Your instructions >> Go through the material below, find each line with the word "more", and copy those lines.

Supplied information >>
+ + +

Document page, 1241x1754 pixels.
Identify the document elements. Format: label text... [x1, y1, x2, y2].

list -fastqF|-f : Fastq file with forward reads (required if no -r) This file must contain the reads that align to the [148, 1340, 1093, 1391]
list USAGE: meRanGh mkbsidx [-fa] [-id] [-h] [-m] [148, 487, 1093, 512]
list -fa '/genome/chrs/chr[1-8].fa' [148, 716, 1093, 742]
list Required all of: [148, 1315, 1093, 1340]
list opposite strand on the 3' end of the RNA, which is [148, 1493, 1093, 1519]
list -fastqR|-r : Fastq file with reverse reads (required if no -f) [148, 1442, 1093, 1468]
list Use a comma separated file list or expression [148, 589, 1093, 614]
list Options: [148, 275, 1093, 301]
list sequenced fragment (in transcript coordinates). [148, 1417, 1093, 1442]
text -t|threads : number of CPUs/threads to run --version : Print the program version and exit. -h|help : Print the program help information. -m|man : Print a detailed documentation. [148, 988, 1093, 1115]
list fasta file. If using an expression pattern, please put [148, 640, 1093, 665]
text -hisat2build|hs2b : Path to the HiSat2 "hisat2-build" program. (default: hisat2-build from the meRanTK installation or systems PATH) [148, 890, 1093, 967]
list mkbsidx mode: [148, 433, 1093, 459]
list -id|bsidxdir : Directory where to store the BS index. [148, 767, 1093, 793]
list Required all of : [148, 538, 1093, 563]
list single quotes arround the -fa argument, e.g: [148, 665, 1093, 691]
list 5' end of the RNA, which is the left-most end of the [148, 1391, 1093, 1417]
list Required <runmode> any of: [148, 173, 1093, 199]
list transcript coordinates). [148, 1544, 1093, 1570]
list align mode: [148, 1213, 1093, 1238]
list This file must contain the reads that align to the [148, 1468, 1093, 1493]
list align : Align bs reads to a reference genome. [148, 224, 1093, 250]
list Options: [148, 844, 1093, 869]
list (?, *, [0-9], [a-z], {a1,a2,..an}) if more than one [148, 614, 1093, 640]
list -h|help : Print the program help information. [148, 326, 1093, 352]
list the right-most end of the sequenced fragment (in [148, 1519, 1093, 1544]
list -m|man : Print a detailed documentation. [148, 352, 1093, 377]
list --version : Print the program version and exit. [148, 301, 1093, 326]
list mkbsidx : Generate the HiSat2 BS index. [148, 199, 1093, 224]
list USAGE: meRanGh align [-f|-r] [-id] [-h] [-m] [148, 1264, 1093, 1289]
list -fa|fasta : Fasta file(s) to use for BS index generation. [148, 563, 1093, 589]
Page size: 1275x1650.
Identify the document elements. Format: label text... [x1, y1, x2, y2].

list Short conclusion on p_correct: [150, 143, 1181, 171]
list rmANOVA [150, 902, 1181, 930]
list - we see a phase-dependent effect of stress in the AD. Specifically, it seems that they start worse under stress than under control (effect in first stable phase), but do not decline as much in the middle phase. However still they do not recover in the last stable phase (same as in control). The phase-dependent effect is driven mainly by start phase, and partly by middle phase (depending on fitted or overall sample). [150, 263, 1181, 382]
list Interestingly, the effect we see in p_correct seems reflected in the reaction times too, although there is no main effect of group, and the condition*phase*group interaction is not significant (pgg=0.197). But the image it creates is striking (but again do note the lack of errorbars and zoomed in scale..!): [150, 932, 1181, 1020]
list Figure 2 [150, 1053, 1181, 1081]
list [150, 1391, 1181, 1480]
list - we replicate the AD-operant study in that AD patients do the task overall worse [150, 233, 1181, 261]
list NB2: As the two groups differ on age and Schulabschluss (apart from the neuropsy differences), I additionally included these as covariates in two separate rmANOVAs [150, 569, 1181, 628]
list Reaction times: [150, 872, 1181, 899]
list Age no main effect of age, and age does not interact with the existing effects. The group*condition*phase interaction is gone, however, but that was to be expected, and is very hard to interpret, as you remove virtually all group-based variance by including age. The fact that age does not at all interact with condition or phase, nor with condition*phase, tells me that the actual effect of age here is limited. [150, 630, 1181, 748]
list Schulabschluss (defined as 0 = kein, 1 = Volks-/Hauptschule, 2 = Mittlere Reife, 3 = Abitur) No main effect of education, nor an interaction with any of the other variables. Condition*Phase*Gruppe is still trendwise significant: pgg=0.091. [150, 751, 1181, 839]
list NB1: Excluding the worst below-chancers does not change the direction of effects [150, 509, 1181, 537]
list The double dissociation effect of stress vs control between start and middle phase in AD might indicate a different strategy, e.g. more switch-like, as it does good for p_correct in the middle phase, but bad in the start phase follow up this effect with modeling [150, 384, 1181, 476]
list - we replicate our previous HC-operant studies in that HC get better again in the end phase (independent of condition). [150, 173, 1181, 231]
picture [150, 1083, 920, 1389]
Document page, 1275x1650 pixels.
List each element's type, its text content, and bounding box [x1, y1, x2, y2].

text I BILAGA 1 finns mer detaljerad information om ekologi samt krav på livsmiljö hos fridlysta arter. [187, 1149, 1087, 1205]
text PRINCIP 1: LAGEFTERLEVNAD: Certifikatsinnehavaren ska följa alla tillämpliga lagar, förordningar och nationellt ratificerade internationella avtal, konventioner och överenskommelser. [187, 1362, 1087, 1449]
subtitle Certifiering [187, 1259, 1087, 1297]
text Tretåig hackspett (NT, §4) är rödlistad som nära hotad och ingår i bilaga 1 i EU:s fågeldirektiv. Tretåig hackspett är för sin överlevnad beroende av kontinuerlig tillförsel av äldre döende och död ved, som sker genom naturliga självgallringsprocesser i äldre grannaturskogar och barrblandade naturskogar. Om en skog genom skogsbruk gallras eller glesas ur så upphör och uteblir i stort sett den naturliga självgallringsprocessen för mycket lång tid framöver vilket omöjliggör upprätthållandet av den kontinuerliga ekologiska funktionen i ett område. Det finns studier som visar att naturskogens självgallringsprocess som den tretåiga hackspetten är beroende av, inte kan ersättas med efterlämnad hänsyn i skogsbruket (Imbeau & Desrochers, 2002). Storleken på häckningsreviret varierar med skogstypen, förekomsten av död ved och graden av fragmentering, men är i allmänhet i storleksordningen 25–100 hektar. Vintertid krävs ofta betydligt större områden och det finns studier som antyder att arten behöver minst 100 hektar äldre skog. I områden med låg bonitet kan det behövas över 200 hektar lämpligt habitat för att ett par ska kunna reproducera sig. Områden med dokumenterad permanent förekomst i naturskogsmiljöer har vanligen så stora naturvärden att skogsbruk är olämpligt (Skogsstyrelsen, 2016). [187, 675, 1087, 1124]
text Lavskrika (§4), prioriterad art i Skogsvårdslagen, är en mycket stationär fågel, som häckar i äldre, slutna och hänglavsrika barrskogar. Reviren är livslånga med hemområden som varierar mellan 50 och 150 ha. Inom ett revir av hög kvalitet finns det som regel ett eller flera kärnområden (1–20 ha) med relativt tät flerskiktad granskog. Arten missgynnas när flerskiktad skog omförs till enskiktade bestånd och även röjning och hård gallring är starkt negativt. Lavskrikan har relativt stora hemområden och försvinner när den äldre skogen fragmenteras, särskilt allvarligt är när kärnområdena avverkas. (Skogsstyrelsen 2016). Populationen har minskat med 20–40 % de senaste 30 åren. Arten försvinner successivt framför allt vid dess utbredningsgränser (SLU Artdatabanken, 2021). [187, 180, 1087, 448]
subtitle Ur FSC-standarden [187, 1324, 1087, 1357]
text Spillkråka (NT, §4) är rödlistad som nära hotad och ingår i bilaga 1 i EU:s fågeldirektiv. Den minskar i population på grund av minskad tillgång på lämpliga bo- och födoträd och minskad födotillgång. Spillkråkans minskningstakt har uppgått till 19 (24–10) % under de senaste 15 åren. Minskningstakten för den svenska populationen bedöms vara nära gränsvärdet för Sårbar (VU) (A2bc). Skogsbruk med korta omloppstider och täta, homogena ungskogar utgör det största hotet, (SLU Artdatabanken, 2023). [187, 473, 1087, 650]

+ + +

Solved exercise >>
list (?, *, [0-9], [a-z], {a1,a2,..an}) if more than one [148, 614, 1093, 640]
list The double dissociation effect of stress vs control between start and middle phase in AD might indicate a different strategy, e.g. more switch-like, as it does good for p_correct in the middle phase, but bad in the start phase follow up this effect with modeling [150, 384, 1181, 476]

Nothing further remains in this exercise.